Alafair breathed a relieved sigh and felt a bit ridiculous about it. There was no reason to act like she had been caught doing something unsavory. She had every right to drive down this particular lane. She snapped the reins and turned Missy around the corner.

She nearly ran the buggy off the road when she saw the woman sitting on a stump by the side of the house, dressed in a plain shirtwaist, her face shaded by a straw bonnet. Her head was down and she was clutching her middle, rocking back and forth. Rose—the object of Alafair's fascination.

Alafair jerked the reins and Missy halted with a snort of disapproval and a head shake that jingled the harness.

Rose looked up, startled. Her face was ashen. For an instant their eyes locked, the virtuous woman and the whore. She had been pretty once, Alafair could tell. But her expression was hard as obsidian.

“Are you all right?” Alafair said.

Rose shrank from Alafair's gentle inquiry. “What do you want?”

Alafair was startled by her unfriendly tone. “You look like you're feeling poorly and I wondered if I could help.”

“I ain't sick,” Rose said. Alafair didn't take the hint and leave. Rose's brows knit, as though she were trying to figure out what strange foreign language Alafair was speaking.

It was such an odd expression that Alafair couldn't decide whether to be insulted or laugh. “I'm Miz Shaw Tucker,” Alafair said. “I came by here the other day with my mother-in-law, Miz McBride.”

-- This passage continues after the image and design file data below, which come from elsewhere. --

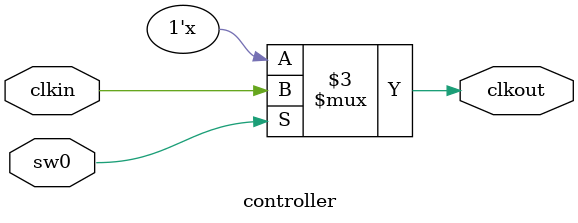
<source format=v>
module controller(clkin,sw0,clkout);
input clkin,sw0;
output reg clkout;
always @(clkin)
	begin
		if(sw0)
			clkout = clkin;
	end
endmodule 
</source>
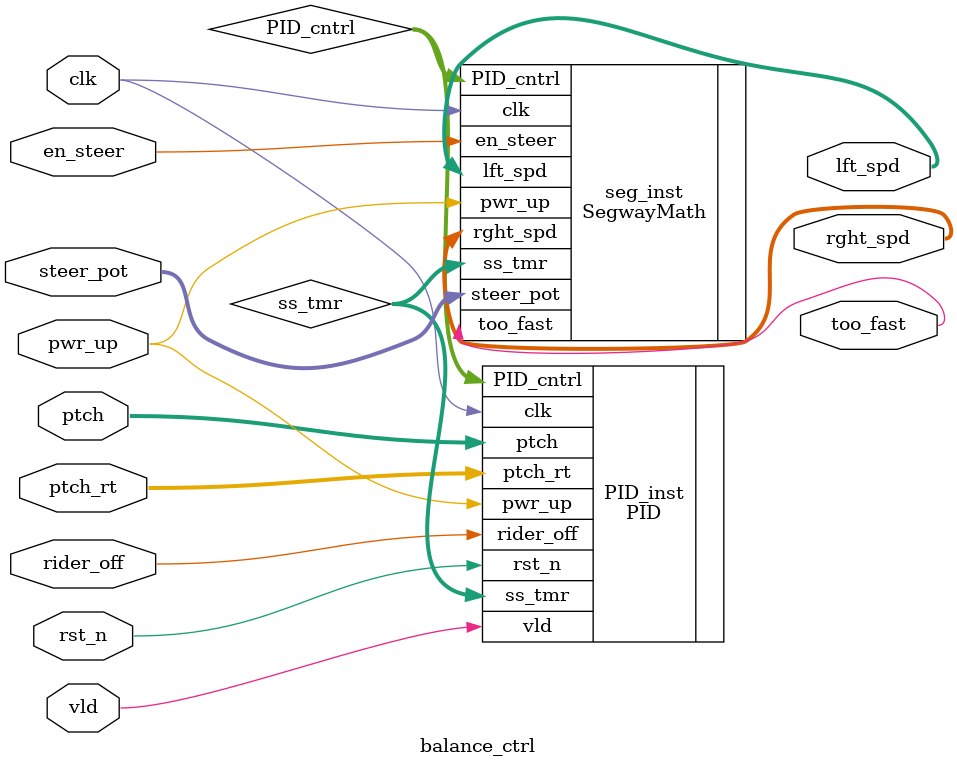
<source format=sv>
module balance_ctrl #(
		parameter fast_sim = 1
	)
	(
	input 			clk,    	// 50m Clock
	input 			rst_n,  	// Asynchronous reset active low
	input 			vld, 		// High whenever new inertial sensor reading (ptch) is read
	input[15:0] 	ptch,   	// Pitch of Segway from inertial_intf
	input[15:0] 	ptch_rt,	// pitch rate (degrees/sec). Used for D_term of PID
	input			rider_off,  // Asserted when no rider detected. Zeros out integrator
	input[11:0]		steer_pot,  // From A2D_intf (converted from steering potentiometer)
	input			en_steer,   // enables steering control
	input			pwr_up,

	output[11:0] 	lft_spd,    // 12-bit signed speed of left motor
	output[11:0] 	rght_spd,   // 12-bit signed speed of rght motor
	output			too_fast    // Rider approaching point of minimal control margin
);

	wire[11:0] PID_cntrl;
	wire[7:0] ss_tmr;


	PID #(.fast_sim(fast_sim))PID_inst
		(.clk(clk),.rst_n(rst_n),.vld(vld),.ptch(ptch),.ptch_rt(ptch_rt),
		 .pwr_up(pwr_up),.rider_off(rider_off),.PID_cntrl(PID_cntrl),
		 .ss_tmr(ss_tmr));

	SegwayMath seg_inst(
		.clk		(clk),
		.PID_cntrl	(PID_cntrl),
		.ss_tmr		(ss_tmr),
		.steer_pot	(steer_pot),
		.en_steer	(en_steer),
		.pwr_up		(pwr_up),
		.lft_spd	(lft_spd),
		.rght_spd	(rght_spd),
		.too_fast	(too_fast)
	);
endmodule : balance_ctrl
</source>
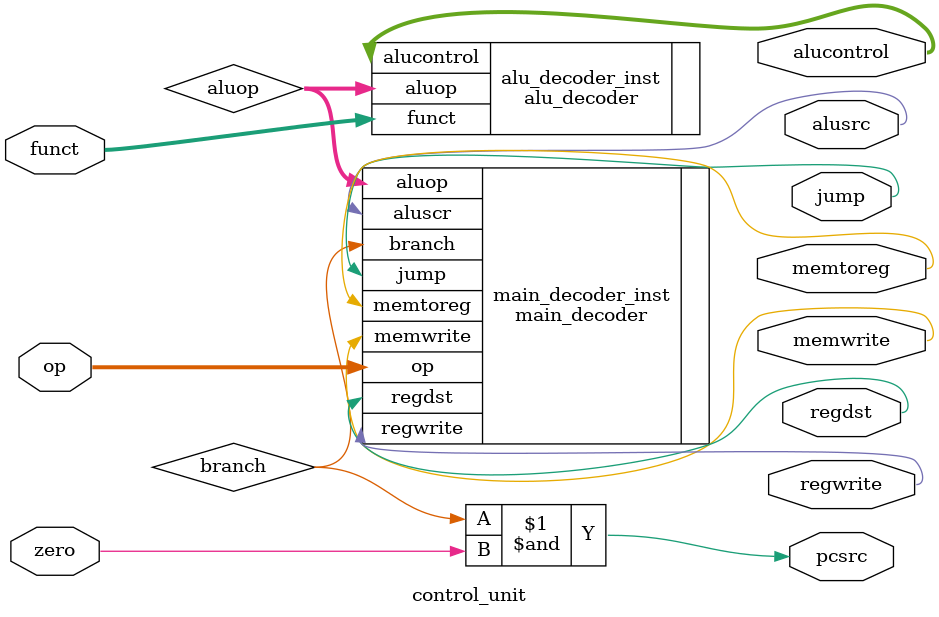
<source format=sv>
module control_unit (
    input logic [5:0] op, funct,
    input logic zero, 
    output logic memtoreg,
    output logic memwrite,
    output logic regdst,
    output logic regwrite,
    output logic jump,
    output logic pcsrc, alusrc,
    output logic [2:0] alucontrol
);

logic branch;
logic [1:0] aluop;

//MAIN_DECODER instance
main_decoder main_decoder_inst (
    .op(op),
    .memtoreg(memtoreg),
    .memwrite(memwrite),
    .branch(branch),
    .aluscr(alusrc),
    .regdst(regdst),
    .regwrite(regwrite),
    .jump(jump),
    .aluop(aluop)
);

//ALU_DECODER instance
alu_decoder alu_decoder_inst (
    .funct(funct),
    .aluop(aluop),
    .alucontrol(alucontrol)
);

assign pcsrc = (branch & zero);

endmodule
</source>
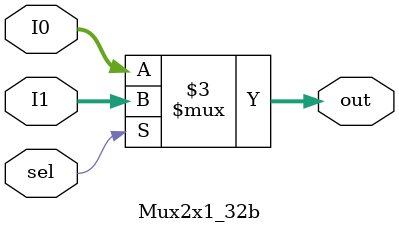
<source format=v>
`timescale 1ns / 1ps

module Mux2x1_32b(
    input [31:0] I0,
    input [31:0] I1,
    input sel,
    output reg [31:0] out
    );

always @ (*)
begin
	if(sel)
		out = I1;
	else
		out = I0;
end

endmodule

</source>
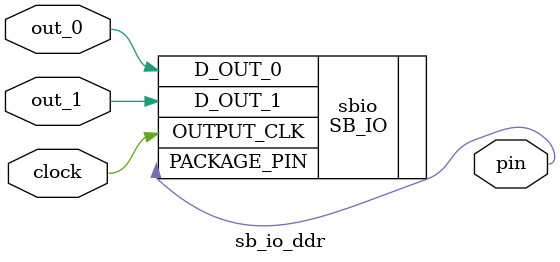
<source format=v>
module sb_io_ddr(
  input        clock,
  input        out_0,
  input        out_1,
  output       pin
  );

  SB_IO #(
    .PIN_TYPE(6'b0100_01)
    //                ^^ ignored (input)
    //           ^^^^ DDR output
  ) sbio (
      .PACKAGE_PIN(pin),
      .D_OUT_0(out_0),
      .D_OUT_1(out_1),
      .OUTPUT_CLK(clock)
  );

endmodule

// http://www.latticesemi.com/~/media/LatticeSemi/Documents/TechnicalBriefs/SBTICETechnologyLibrary201504.pdf

</source>
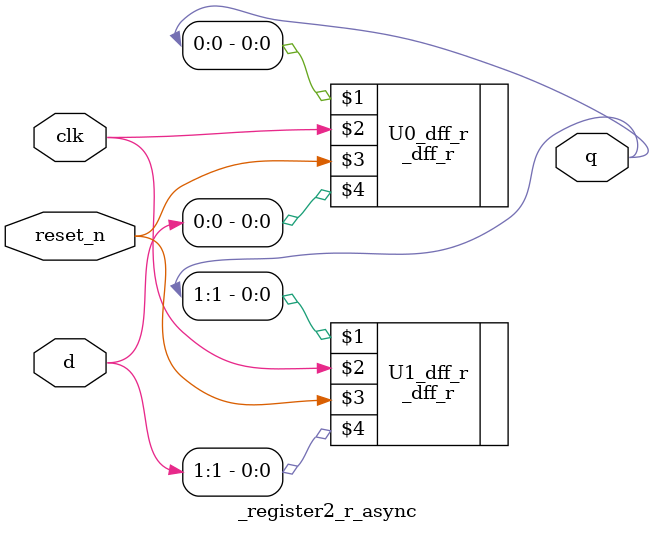
<source format=v>
module _register2_r_async(q, clk, reset_n, d);
	input clk, reset_n;
	input [1:0] d;
	output [1:0] q;
	
	_dff_r U0_dff_r(q[0], clk, reset_n, d[0]);		//first bit D FF
	_dff_r U1_dff_r(q[1], clk, reset_n, d[1]);
	
endmodule

</source>
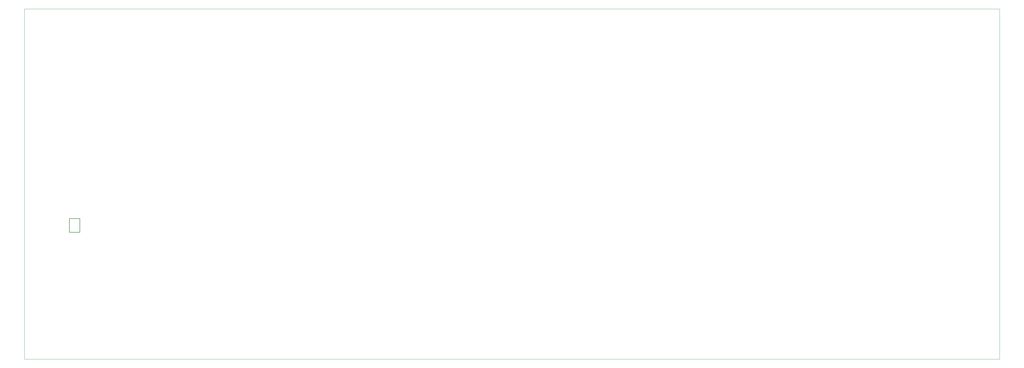
<source format=gm1>
G04 #@! TF.GenerationSoftware,KiCad,Pcbnew,7.0.10*
G04 #@! TF.CreationDate,2024-01-23T22:17:01-03:00*
G04 #@! TF.ProjectId,PCB,5043422e-6b69-4636-9164-5f7063625858,V1.0*
G04 #@! TF.SameCoordinates,Original*
G04 #@! TF.FileFunction,Profile,NP*
%FSLAX46Y46*%
G04 Gerber Fmt 4.6, Leading zero omitted, Abs format (unit mm)*
G04 Created by KiCad (PCBNEW 7.0.10) date 2024-01-23 22:17:01*
%MOMM*%
%LPD*%
G01*
G04 APERTURE LIST*
G04 #@! TA.AperFunction,Profile*
%ADD10C,0.100000*%
G04 #@! TD*
G04 #@! TA.AperFunction,Profile*
%ADD11C,0.150000*%
G04 #@! TD*
G04 APERTURE END LIST*
D10*
X28575000Y-28575000D02*
X353218750Y-28575000D01*
X353218750Y-145256250D01*
X28575000Y-145256250D01*
X28575000Y-28575000D01*
D11*
X46993750Y-98475000D02*
X46993750Y-102975000D01*
X46993750Y-98475000D02*
X43493750Y-98475000D01*
X43493750Y-102975000D02*
X46993750Y-102975000D01*
X43493750Y-98475000D02*
X43493750Y-102975000D01*
M02*

</source>
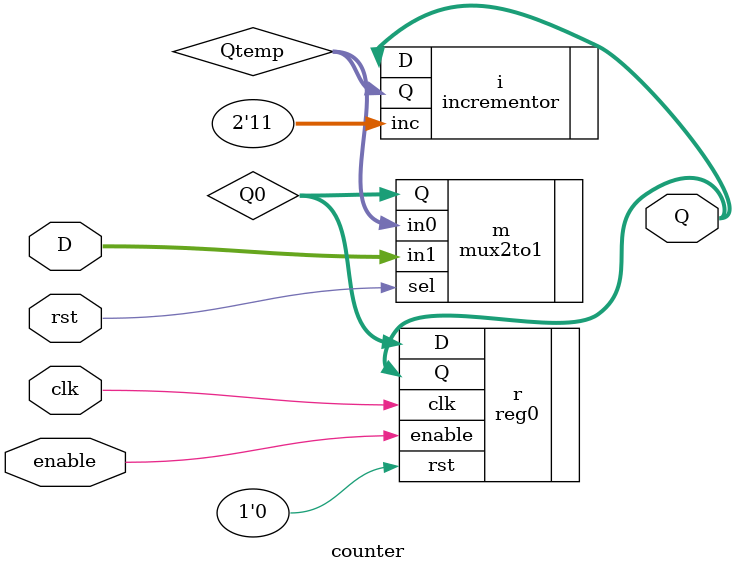
<source format=v>
`include "reg.v"
`include "incrementor.v"
`include "mux2to1.v"
module counter(D, rst, enable, clk, Q);
	parameter width = 32;
	input rst, enable, clk;
	input [width-1:0] D;
	output [width-1:0] Q;
	wire [width-1:0] Q0, Qtemp;

mux2to1 m(
	.in0(Qtemp),
	.in1(D),
	.sel(rst),
	.Q(Q0));
defparam m.width = width;

reg0 r(
	.clk(clk),
	.enable(enable),
	.rst(1'b0),
	.D(Q0),
	.Q(Q));
defparam r.width = width;

incrementor i(
	.D(Q),
	.Q(Qtemp),
	.inc(2'b11));
defparam i.width = width;

endmodule
</source>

“I remember. Miz Sally has taken to recruiting missionaries from the bosom of her family.” Her tone was filled with sarcasm. “What did y'all think you we're doing, coming by and bearing gifts? Trying to make Christians of us with a couple jars of jam?”

Alafair straightened. “No, I'm just trying to make a good Christian of myself.” Sally's reason was better than her own.

Rose hesitated at this unexpected response. She regrouped quickly and raised a hand to her hip. “I'll tell you what I keep telling her, lady. Leave me and my girls alone. I guarantee you ain't going to save a one of us.”

“Look, Miz Lovelock, I don't reckon either of us is going to convert the other. Now, what is the matter?”

“Nothing that concerns you. Your kin the sheriff come by to ask me questions about the night Win Avey died. I didn't much enjoy the experience.”

“Mr. Avey, the Secret Service man that got murdered? Was he a friend of yours?”

The idea caused Rose to laugh. “A friend? I hated him. He was the bouncer for Star Karsten when I worked there, and he was cruel to us girls just for the fun of it. The world is well shet of him.”

“But…”

Rose didn't give her a chance to continue. “You better get on before somebody sees you talking to me or my evil influence infects them children.”

Almost against her will, Alafair cast a look at the Bent house. Rose was right. It would do her no good to be seen in conversation with a madam. “All right then. Good day.”

There was no reply, just a hard stare. Alafair flicked the reins and moved on. They were a quarter-mile down the road when Chase leaned over the seat back. “Who was that lady, Aunt Alafair?”

“Just somebody I know, sugar. We don't need to tell anybody that we stopped by to talk to her, all right? Now sit down.”